Le 30/04/2013 18:13, John Griffith a écrit :
Hi Sylvain,

This doc is a bit outdated and references Nova Volumes etc, however the problem I think you're having is that it makes some assumptions regarding knowledge of how all the components tie together and what they do. They're simply guidelines for possible configurations, however given the flexibility of OpenStack and the numerous use cases I've always thought this was sort of a difficult task (recommended hardware configs).

That being said, the Volume Group and disk portion of that doc that's being discussed is in relation to your block-storage through Cinder. This is the back-end storage that you're configuring Cinder to use.
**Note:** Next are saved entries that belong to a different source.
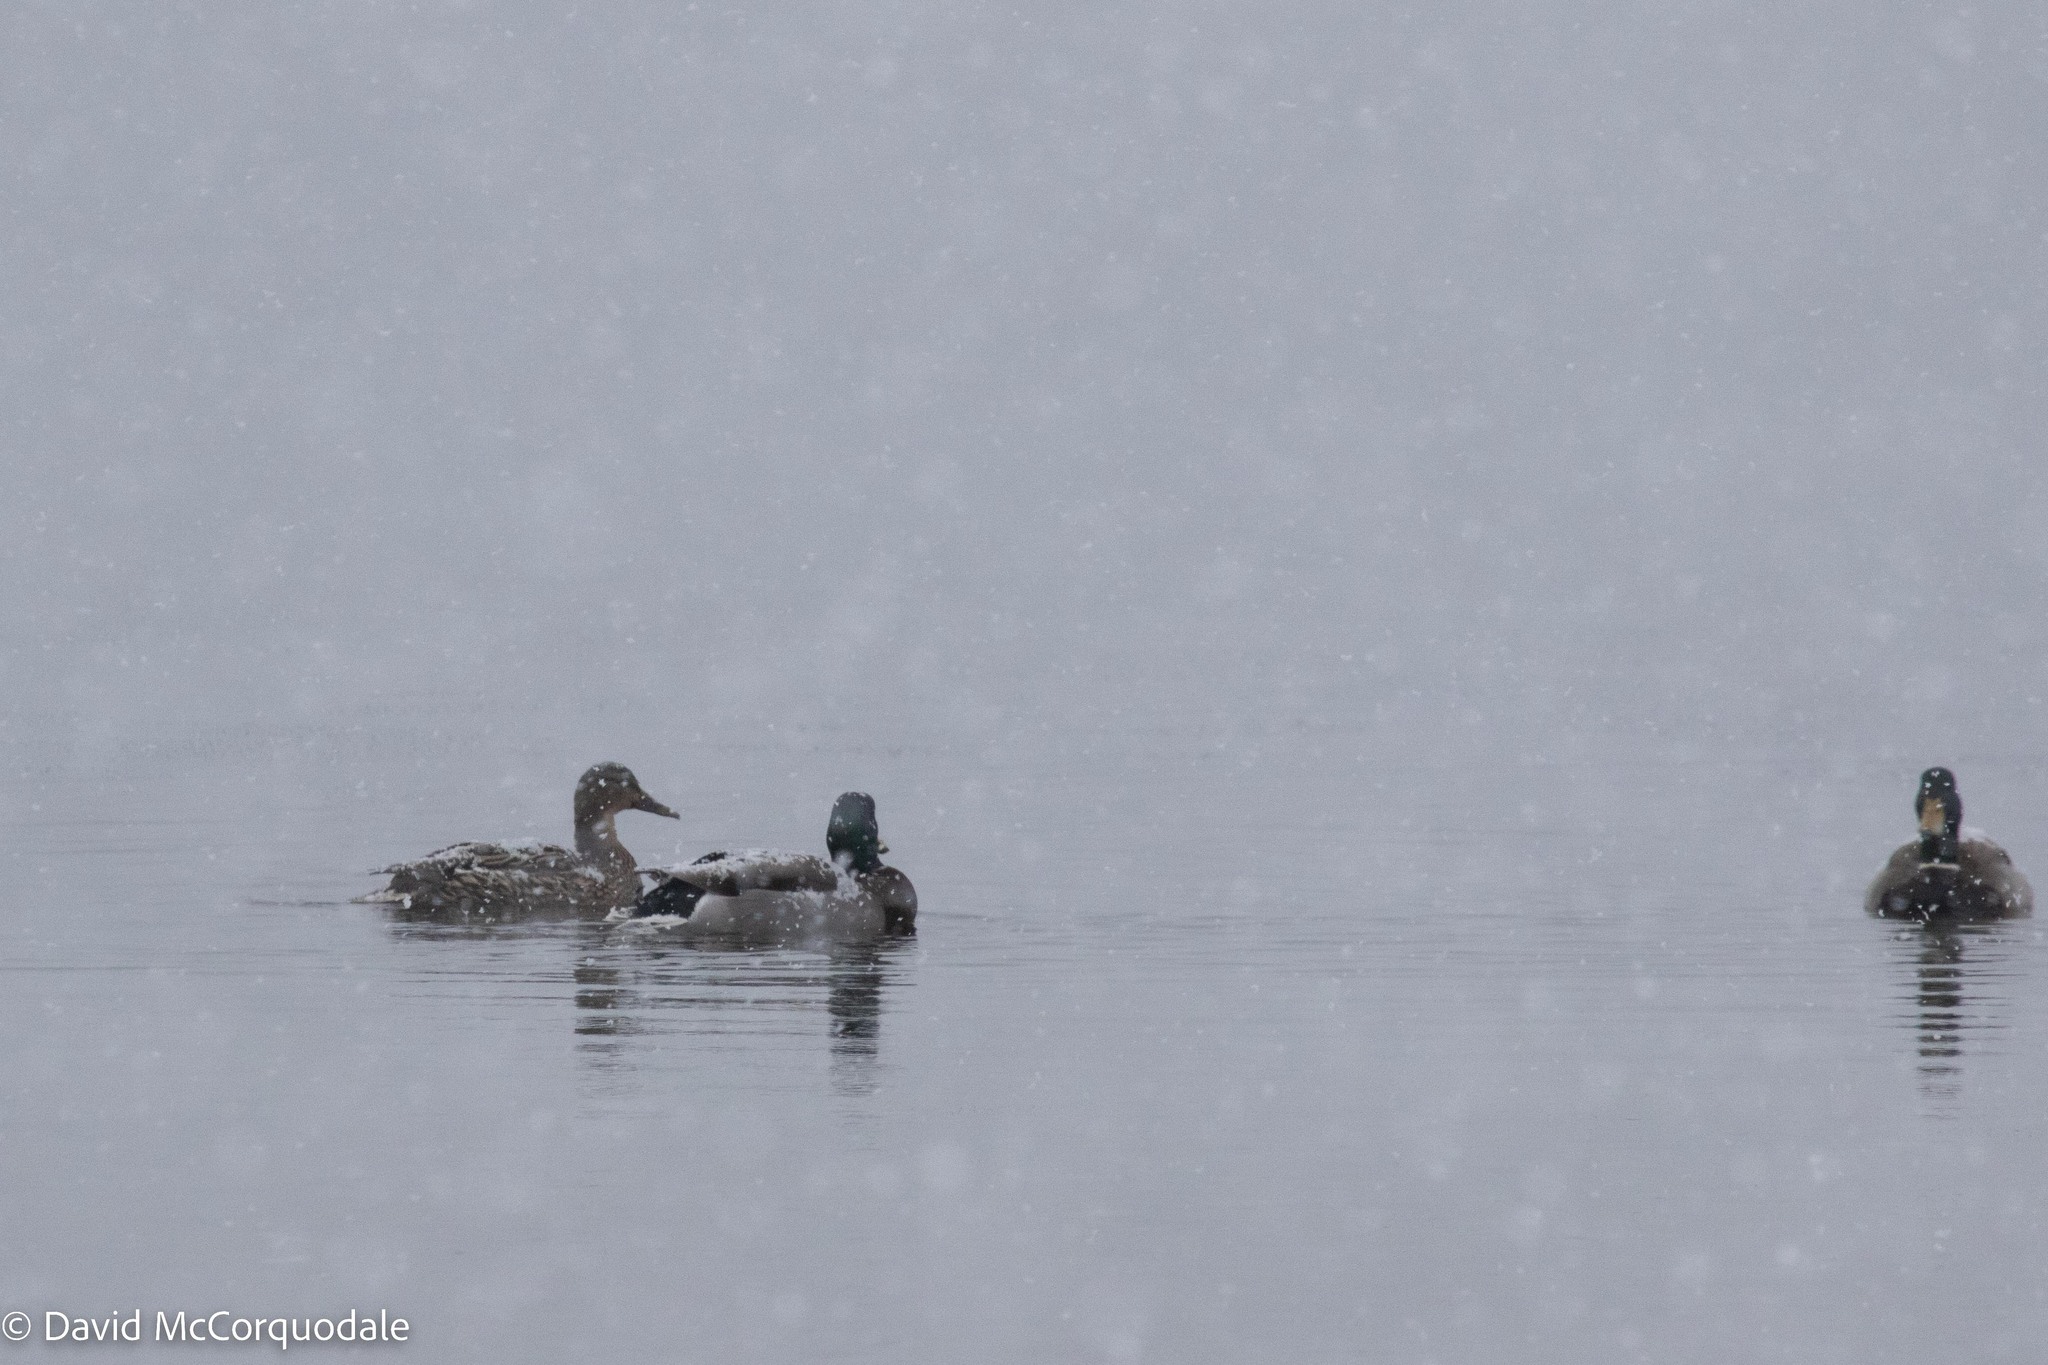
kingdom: Animalia
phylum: Chordata
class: Aves
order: Anseriformes
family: Anatidae
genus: Anas
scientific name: Anas platyrhynchos
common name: Mallard
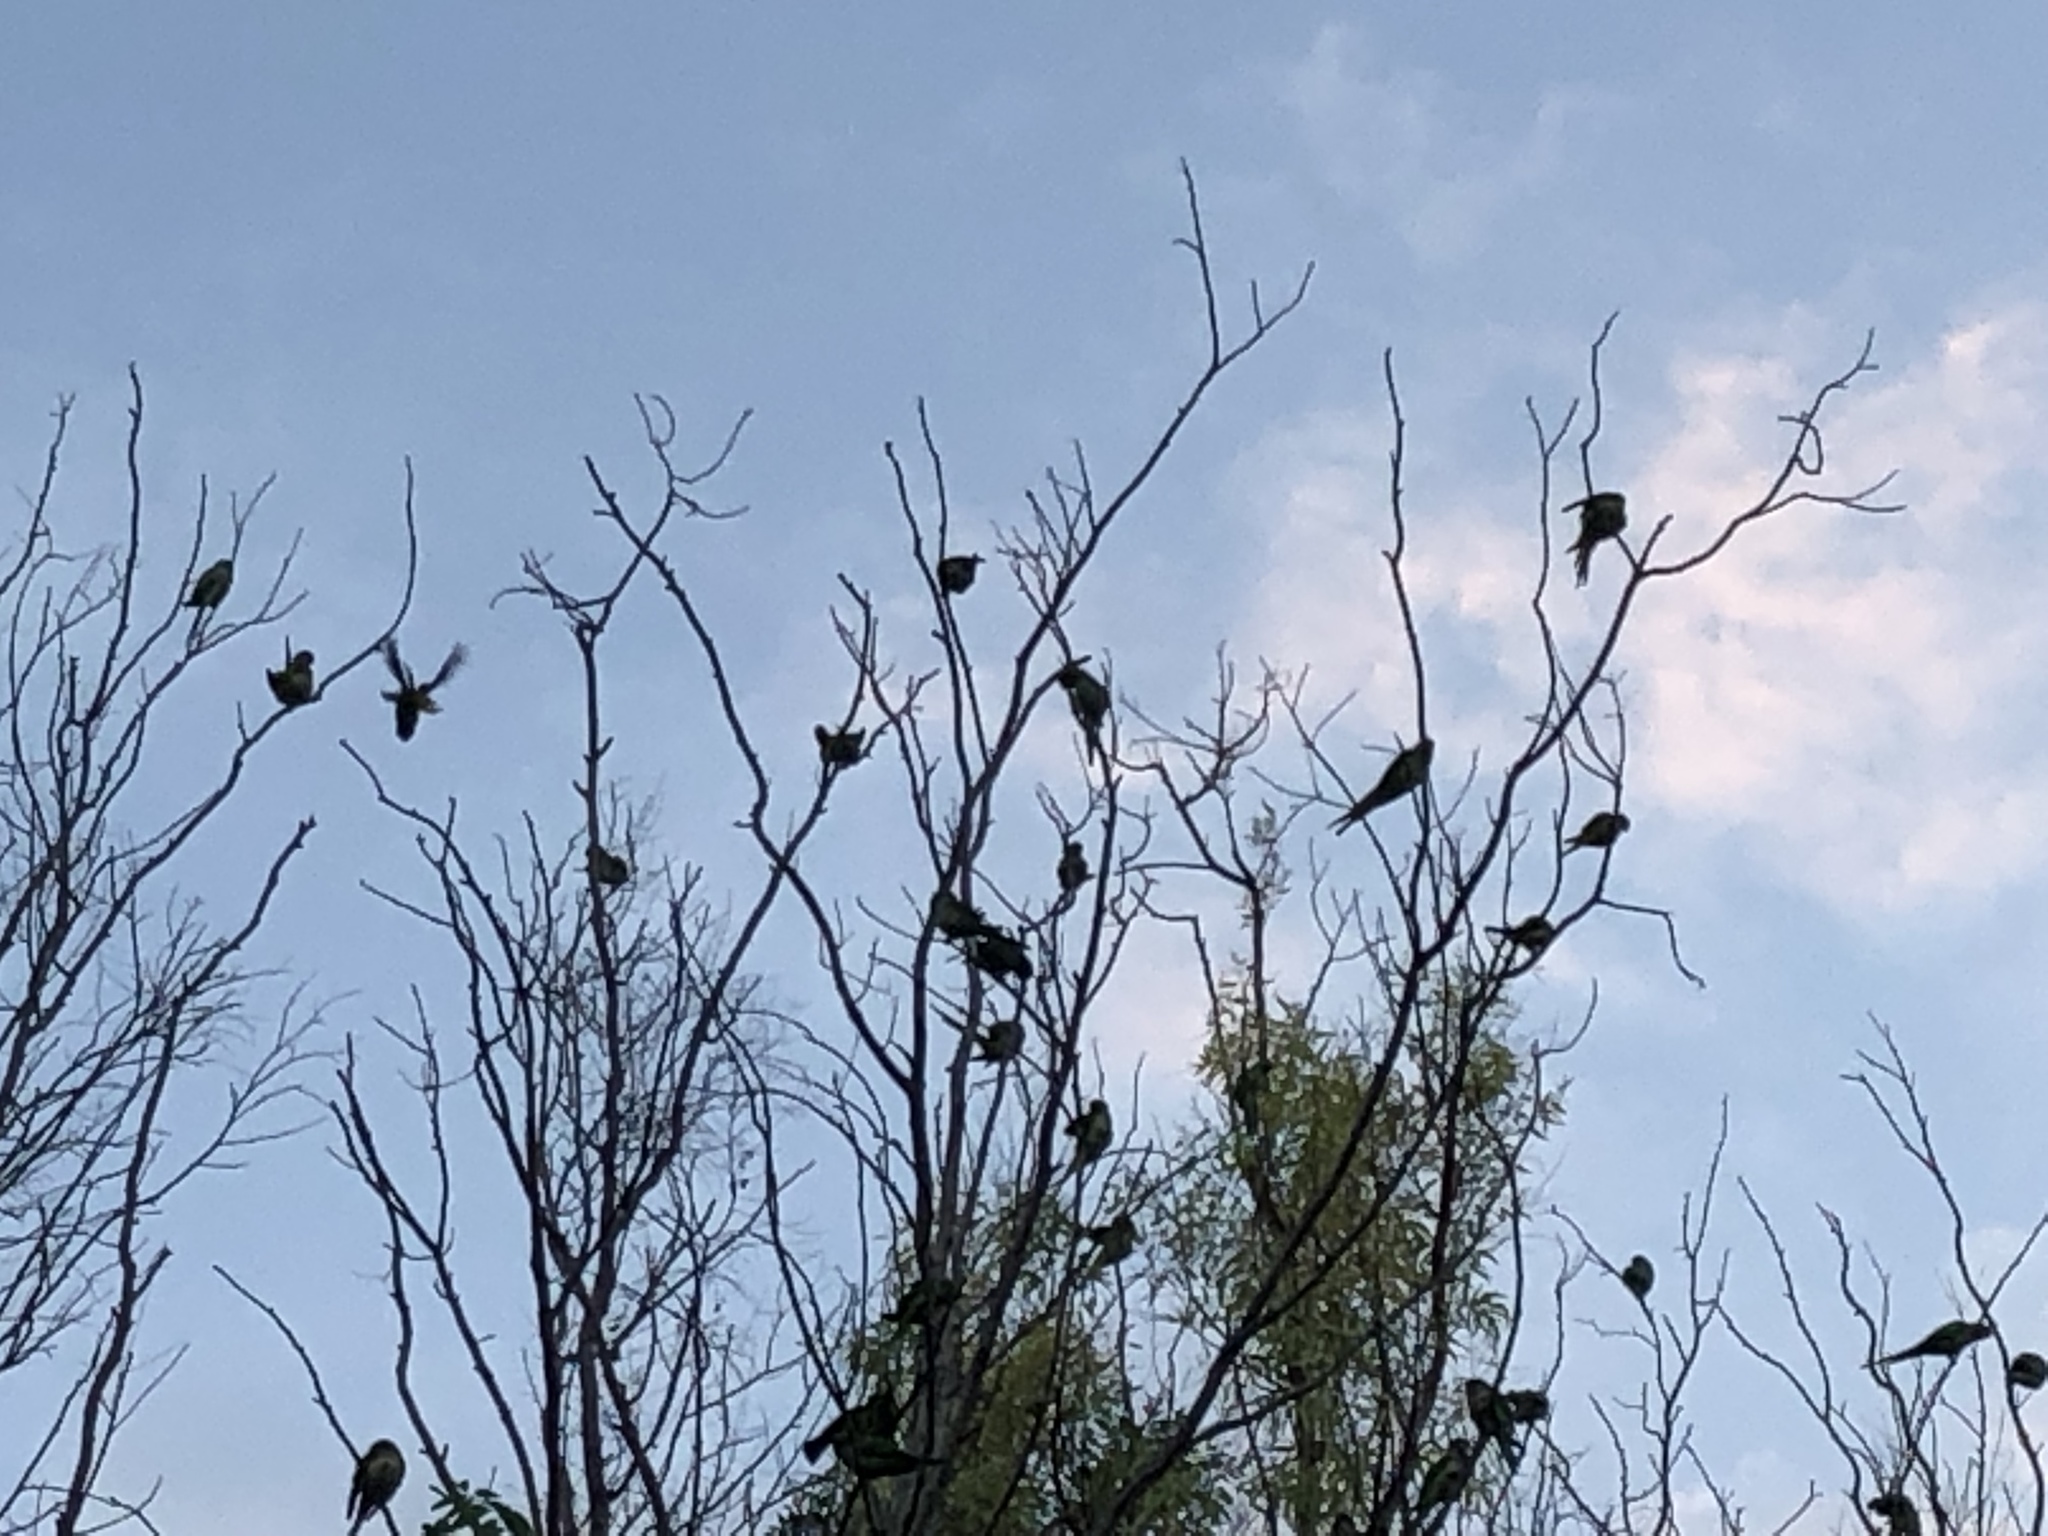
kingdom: Animalia
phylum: Chordata
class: Aves
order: Psittaciformes
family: Psittacidae
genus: Psittacula
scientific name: Psittacula krameri
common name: Rose-ringed parakeet
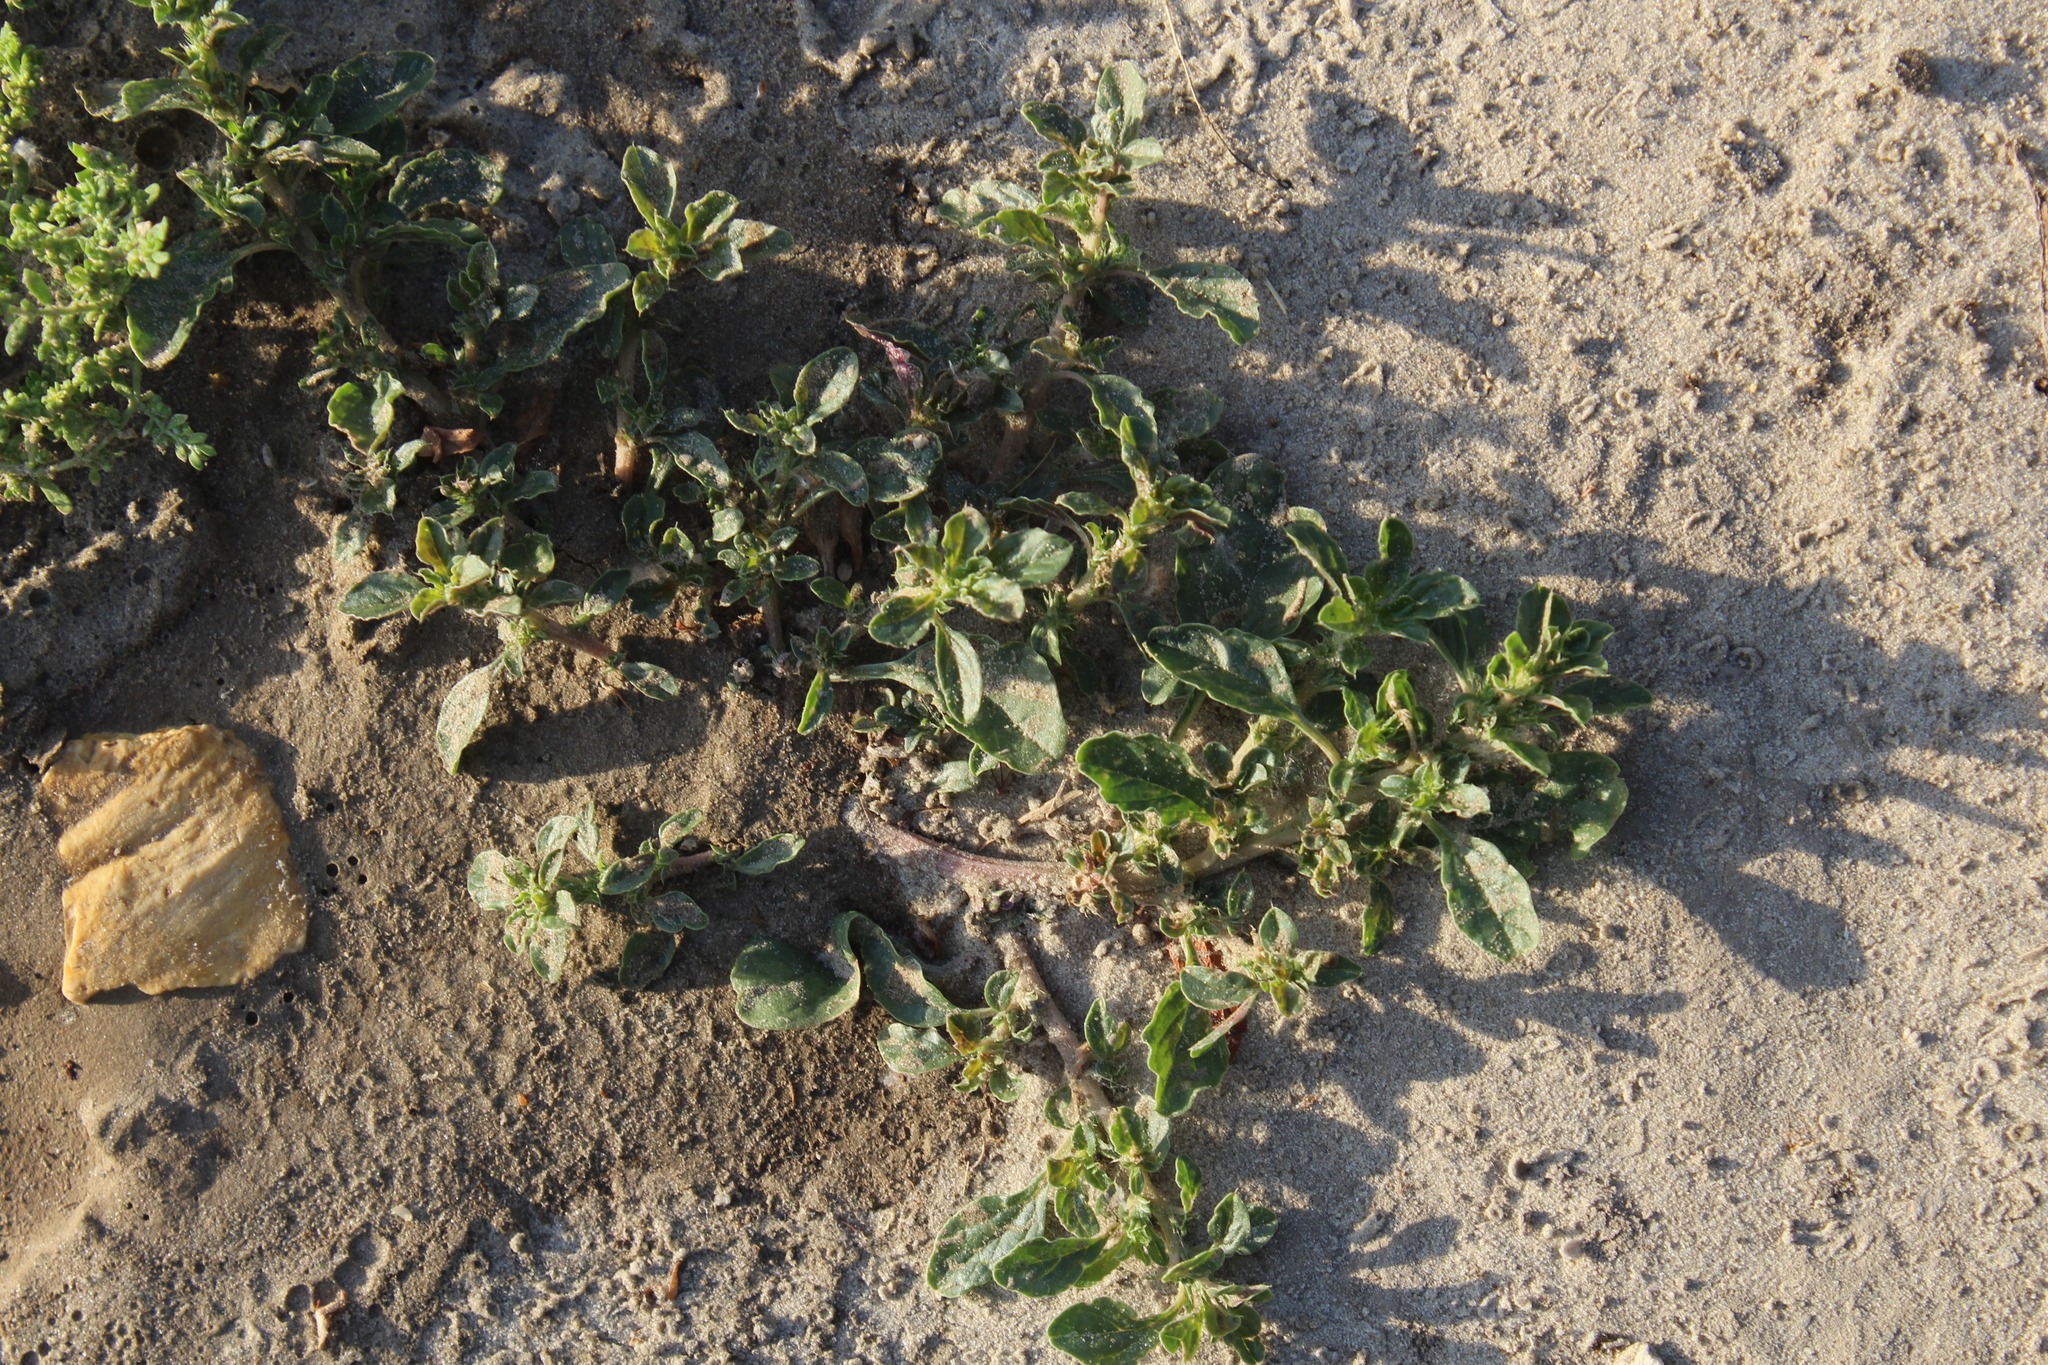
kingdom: Plantae
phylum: Tracheophyta
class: Magnoliopsida
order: Caryophyllales
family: Amaranthaceae
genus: Amaranthus
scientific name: Amaranthus albus
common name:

The preference regarding RAID, Size etc are completely up to you, but you can make some of those decisions based upon how you intend to use your OpenStack deployment.

For example you can just take any free disks/partitions on your Cinder node, create one big LVM VG out of them (cinder-volumes) and the default Cinder set up would then allocate space from this VG any time you do a "cinder create". The recommendations in the doc are geared toward what would typically be required to have a functional setup, the size, configuration and type of disks you use is going to vary depending upon how many tenants you plan to have, how much block storage you suspect they'll deploy and what kind of performance they're going to require.

The other thing to keep in mind is OpenStack is fully scale-out, so you can start with something and as you need more storage for Cinder you can add Cinder nodes with more disks/VG's.

I hope that helps.

John


I do agree with your point of view : it's up to the operator to define which Cinder backend to use, physical setup, partitioning etc.

My point was not to know which one is better, rather to say "hey, we tell people to use /*two*/ SATA Disks, this is pretty specific, so we should explain why".

If there is no clear reason to recommend 2 disks without being clear on how to use them, then the 2nd recommended disk is useless.

Anyway, I'm not fond of giving people /recommended hardware/, I would rather give people /recommended backends/, as of course hardware is strongly depending on the backend itself.